## EXERCISE OBJECTIVE:
Please copy the lines from the first one through the line containing "genus: Navarretia", switching "locality" to "place" and leaving everything else unchanged.

## THE RECORDS:
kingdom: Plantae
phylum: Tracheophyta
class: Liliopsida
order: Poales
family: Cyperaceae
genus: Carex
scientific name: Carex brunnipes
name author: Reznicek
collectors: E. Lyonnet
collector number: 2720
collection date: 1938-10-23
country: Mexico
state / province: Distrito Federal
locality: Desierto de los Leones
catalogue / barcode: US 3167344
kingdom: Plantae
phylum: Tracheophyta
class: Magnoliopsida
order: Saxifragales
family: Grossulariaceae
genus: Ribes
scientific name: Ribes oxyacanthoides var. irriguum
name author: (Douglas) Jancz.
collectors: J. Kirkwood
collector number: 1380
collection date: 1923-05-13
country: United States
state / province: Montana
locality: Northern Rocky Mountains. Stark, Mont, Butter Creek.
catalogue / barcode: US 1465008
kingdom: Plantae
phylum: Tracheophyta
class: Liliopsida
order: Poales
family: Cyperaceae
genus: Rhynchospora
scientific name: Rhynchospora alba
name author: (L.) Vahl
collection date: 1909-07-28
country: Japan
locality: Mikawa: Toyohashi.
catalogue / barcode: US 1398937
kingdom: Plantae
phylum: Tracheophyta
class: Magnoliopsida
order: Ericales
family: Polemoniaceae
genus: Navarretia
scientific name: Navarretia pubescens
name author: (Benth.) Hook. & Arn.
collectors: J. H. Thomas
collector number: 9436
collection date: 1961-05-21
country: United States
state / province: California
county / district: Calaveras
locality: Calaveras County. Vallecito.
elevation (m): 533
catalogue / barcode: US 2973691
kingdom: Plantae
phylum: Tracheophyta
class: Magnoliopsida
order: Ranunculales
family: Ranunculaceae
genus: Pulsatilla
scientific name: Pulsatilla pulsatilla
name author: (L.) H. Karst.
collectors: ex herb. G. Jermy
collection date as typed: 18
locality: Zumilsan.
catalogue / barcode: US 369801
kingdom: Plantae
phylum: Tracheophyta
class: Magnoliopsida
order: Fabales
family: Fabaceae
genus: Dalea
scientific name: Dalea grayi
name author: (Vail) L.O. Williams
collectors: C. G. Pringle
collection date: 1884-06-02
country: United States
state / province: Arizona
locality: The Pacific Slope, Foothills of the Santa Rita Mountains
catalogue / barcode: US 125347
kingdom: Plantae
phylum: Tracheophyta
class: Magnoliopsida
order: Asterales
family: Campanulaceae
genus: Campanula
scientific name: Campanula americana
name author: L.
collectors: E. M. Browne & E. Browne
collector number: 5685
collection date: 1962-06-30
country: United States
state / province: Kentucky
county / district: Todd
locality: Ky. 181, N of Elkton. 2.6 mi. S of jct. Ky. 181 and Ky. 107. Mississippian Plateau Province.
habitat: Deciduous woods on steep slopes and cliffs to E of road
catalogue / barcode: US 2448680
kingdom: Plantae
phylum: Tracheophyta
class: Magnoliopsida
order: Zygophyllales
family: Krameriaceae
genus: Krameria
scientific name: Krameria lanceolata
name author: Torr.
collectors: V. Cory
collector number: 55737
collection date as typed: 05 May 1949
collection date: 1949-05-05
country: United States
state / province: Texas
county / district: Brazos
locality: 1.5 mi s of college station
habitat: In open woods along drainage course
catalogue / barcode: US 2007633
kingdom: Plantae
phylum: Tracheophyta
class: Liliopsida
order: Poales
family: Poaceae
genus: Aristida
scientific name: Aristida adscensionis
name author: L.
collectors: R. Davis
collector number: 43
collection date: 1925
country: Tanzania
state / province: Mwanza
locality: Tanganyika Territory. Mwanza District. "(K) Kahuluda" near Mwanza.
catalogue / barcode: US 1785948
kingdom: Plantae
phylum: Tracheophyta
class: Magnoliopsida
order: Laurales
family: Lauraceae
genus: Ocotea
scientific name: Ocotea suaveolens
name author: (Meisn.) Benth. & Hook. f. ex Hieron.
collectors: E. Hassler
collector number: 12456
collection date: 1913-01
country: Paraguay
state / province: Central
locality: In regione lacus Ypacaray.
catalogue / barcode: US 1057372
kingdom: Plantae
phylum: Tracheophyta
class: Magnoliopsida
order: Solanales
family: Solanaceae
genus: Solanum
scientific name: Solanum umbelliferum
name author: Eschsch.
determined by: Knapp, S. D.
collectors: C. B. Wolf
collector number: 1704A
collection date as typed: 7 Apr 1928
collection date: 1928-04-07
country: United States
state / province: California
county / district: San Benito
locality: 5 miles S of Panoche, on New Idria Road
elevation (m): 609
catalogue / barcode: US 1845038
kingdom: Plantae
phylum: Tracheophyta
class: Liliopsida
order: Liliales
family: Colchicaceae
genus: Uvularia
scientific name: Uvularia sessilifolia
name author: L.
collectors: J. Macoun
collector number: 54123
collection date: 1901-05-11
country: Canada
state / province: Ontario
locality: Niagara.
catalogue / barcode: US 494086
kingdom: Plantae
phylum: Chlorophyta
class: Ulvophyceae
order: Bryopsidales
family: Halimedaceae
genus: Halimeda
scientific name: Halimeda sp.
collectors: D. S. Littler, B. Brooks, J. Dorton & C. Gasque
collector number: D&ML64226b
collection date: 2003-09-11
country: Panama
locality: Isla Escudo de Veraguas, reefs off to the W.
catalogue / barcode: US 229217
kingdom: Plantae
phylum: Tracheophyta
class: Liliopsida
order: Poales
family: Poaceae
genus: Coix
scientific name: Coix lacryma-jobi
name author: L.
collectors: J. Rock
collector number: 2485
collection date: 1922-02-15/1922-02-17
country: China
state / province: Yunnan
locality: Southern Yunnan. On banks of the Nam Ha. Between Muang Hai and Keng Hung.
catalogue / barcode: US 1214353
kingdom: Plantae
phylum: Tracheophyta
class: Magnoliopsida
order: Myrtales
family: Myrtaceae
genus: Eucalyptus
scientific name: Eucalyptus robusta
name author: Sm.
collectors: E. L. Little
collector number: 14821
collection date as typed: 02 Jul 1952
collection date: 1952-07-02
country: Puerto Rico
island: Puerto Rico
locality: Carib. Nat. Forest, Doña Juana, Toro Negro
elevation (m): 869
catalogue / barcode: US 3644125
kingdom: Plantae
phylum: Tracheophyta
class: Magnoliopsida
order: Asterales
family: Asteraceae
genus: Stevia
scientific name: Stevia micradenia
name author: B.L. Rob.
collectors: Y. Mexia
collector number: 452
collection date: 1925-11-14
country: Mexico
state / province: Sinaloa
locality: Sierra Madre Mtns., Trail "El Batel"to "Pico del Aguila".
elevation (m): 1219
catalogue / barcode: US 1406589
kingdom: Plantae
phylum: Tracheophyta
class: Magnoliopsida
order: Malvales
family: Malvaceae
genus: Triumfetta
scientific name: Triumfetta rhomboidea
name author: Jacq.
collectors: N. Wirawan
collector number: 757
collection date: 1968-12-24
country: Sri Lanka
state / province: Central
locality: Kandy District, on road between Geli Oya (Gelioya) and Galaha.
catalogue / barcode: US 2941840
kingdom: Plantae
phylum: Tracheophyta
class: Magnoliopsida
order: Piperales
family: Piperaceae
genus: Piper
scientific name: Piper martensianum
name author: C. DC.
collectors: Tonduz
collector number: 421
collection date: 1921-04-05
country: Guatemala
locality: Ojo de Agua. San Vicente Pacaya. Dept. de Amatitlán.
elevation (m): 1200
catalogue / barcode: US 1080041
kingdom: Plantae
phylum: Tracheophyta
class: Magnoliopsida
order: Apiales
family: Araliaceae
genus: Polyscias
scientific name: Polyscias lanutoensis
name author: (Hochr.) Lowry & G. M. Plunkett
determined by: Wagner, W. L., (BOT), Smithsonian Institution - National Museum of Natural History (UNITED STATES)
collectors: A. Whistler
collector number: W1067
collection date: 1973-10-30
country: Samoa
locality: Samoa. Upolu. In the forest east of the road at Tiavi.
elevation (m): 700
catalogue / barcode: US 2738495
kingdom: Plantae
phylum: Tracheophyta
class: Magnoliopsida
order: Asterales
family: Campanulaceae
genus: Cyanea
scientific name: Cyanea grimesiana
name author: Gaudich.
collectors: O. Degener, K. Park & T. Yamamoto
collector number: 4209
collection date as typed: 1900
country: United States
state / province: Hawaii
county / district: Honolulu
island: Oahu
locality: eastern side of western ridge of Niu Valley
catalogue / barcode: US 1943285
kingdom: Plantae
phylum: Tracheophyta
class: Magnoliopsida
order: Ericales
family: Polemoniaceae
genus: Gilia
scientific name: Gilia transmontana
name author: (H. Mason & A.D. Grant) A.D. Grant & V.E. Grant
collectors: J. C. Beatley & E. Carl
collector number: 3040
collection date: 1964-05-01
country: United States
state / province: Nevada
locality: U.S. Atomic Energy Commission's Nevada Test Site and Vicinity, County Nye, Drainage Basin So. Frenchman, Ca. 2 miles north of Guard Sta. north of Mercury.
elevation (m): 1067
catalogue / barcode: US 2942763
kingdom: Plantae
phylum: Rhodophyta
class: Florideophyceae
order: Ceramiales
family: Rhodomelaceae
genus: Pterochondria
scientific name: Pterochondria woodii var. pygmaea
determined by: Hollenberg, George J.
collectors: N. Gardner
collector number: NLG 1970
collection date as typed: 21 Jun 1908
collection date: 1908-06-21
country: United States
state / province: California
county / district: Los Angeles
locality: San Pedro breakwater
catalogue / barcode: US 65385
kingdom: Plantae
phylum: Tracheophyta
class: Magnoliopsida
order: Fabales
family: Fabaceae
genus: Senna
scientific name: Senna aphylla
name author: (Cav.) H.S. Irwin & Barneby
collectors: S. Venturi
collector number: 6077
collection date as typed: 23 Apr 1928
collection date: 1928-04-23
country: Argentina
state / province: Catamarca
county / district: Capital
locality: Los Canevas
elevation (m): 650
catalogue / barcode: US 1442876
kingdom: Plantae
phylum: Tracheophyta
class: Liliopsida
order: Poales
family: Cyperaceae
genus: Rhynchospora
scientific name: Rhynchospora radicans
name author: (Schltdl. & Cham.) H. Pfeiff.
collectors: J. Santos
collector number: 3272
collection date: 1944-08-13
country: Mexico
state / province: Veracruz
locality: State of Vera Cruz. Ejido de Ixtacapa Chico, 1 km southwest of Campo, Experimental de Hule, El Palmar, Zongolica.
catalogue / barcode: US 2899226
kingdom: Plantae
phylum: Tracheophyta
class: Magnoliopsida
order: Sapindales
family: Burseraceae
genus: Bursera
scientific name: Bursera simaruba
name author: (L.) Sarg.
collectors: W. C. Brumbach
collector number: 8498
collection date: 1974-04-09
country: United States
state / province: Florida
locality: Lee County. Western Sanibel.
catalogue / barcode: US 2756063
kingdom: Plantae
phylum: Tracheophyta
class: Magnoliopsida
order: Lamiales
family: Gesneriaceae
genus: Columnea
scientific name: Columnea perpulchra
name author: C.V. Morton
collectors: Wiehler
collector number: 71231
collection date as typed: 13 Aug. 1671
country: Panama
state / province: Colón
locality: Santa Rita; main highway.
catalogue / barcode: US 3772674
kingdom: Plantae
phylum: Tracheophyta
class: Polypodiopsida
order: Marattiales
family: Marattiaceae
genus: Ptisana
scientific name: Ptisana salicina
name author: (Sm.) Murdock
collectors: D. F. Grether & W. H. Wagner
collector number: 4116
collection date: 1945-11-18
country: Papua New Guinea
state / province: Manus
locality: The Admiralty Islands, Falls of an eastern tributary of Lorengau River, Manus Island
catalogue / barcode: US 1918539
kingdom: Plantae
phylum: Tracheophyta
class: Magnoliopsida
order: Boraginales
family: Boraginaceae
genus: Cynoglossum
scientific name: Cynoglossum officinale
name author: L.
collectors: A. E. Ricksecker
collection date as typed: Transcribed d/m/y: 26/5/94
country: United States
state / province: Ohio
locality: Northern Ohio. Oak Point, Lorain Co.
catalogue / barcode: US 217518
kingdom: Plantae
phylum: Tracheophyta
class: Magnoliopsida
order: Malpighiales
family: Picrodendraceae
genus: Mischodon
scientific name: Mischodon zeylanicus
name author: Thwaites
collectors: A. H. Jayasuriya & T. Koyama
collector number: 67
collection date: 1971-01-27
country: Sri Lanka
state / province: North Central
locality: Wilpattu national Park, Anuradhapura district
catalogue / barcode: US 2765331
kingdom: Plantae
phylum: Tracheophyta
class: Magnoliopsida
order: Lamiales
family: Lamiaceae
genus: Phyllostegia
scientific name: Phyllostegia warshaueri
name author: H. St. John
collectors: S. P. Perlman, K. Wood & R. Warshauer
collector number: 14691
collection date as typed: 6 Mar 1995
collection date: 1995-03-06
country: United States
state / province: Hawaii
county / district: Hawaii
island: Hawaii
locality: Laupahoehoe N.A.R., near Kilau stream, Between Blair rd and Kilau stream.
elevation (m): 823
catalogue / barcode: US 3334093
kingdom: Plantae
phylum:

## RESULT OF THIS TASK:
kingdom: Plantae
phylum: Tracheophyta
class: Liliopsida
order: Poales
family: Cyperaceae
genus: Carex
scientific name: Carex brunnipes
name author: Reznicek
collectors: E. Lyonnet
collector number: 2720
collection date: 1938-10-23
country: Mexico
state / province: Distrito Federal
place: Desierto de los Leones
catalogue / barcode: US 3167344
kingdom: Plantae
phylum: Tracheophyta
class: Magnoliopsida
order: Saxifragales
family: Grossulariaceae
genus: Ribes
scientific name: Ribes oxyacanthoides var. irriguum
name author: (Douglas) Jancz.
collectors: J. Kirkwood
collector number: 1380
collection date: 1923-05-13
country: United States
state / province: Montana
place: Northern Rocky Mountains. Stark, Mont, Butter Creek.
catalogue / barcode: US 1465008
kingdom: Plantae
phylum: Tracheophyta
class: Liliopsida
order: Poales
family: Cyperaceae
genus: Rhynchospora
scientific name: Rhynchospora alba
name author: (L.) Vahl
collection date: 1909-07-28
country: Japan
place: Mikawa: Toyohashi.
catalogue / barcode: US 1398937
kingdom: Plantae
phylum: Tracheophyta
class: Magnoliopsida
order: Ericales
family: Polemoniaceae
genus: Navarretia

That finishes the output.